Sorry; I don't want to appear negative, and I will say that I do not own the rules and I am going purely by what I have read on TMP. The models, though, are lovely and appropriately priced, but so far as the rules are concerned I do wonder that, if I bought a car, should I be expected to fit the wheels and fanbelt myself?


4DJones03 Jan 2019 2:48 a.m. PST

…Or, Nick, if the maintenance manual for your car was of the same quality as the Cruel Seas rulebook, you'd want it re-called and you given a new one?

Joe Legan03 Jan 2019 5:48 a.m. PST

For torpedoes sounds like different strokes for different folks. They should generate critical. As to the car, I like tinkering and the engine appears sound As to the manual, I never really read it after the first sitting anyway!

FlyXwire03 Jan 2019 6:48 a.m. PST

"I suspect that rule is there so that players can have fun trying to outguess their opponent's future position, and hope the their die comes out of the bag first!"

It sort of all comes from this 1st premise do you accept random [and singular element/unit] activation to start with? If so, then there's a lot that can cascade from this moving is not simultaneous, firing isn't simultaneous, and yes, torpedo movement and combat resolution might not be simultaneous either.

I think random activation is a cheap way to do game mechanics, but there's threads on the boards here with many adherents too who think it's authentic, realistic, reflective, etc…..

So after that, some of this is just argument over the details……the die was already cast.

(btw, I think Warlord made it known pre-release that these rules would be using the "award winning Bolt Action" dice activation mechanics)

Now I'm soon to play my first game of Cruel Seas, much of what comes from that will be an impression of whether this game is actually fun/competitive to play… a game (I'm holding judgement on the game's design not the rules-writing-omission mistakes). Still, I do know there's lots of "authentic" games that are just crappy to play.

DB Draft07 Jan 2019 2:00 a.m. PST

Another small point is that they do not distinguish between 21" and 18" torpedoes. The Vospers with 4 torpedoes have 18" torpedoes as opposed to the two 21" torpedoes of the early type. So some lesser damage potential could be included for the smaller diameter tinfish. Although these also have a shorter range this is not necessary to show at this scale.

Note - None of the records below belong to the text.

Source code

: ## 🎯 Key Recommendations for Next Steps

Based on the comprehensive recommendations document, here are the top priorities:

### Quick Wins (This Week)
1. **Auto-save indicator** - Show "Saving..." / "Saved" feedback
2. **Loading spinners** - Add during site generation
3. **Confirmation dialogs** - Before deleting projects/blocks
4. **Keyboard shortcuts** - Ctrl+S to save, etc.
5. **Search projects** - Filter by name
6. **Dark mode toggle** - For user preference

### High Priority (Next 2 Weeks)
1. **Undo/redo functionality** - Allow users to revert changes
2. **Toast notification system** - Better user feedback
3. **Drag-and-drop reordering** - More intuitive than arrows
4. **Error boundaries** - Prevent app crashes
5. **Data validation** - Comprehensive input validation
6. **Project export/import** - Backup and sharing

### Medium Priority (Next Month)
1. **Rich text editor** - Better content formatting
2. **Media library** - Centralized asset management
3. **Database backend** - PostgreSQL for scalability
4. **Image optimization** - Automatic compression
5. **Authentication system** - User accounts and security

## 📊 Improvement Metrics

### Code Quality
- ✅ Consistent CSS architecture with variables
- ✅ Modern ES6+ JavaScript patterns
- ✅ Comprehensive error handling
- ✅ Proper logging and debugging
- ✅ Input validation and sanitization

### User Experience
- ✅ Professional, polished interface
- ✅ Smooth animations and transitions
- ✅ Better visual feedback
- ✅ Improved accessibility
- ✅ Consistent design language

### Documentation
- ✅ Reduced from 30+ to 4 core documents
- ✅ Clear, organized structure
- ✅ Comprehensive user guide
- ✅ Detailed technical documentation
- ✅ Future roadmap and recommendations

I really do like the universal torpedo move dynamic as I think this is a cleaner way of dealing with torpedoes.

codiver07 Jan 2019 9:01 a.m. PST

WRT "I don't have to aim the guns why do I have to aim the torpedoes?"

When I play GQ(3), I am firmly in the camp of "I am a task force, or at least a division, commander; therefore there is no reason I should be in the business of aiming torpedoes." I don't use the RAW, and have my own house rules where you just pick the target (you do need to specify some data like depth and speed [if there are multiple settings]), and roll a die with some modifiers once the torps get there.

That being said, in coastal actions, much of the time torpedoes are aimed by steering the actual boat, so having to point the boat on the correct heading, and having to use "seaman's eye" to lead the target seems OK to me.

Fitzovich07 Jan 2019 10:18 a.m. PST

DB Draft,
I agree with you on torpedo sizes and the affects of same. I did some quick online research on the size of the warheads on the torpedos and came up with the value of 18" at 8D6, 21" at 12D6 and 24" (which would be very, very rare) at 20D6. My information from several books indicates that the Japanese T-14 class of MTB's carried 18" torpedoes and not the Long Lance as shown on the ship data card (another error needing correction).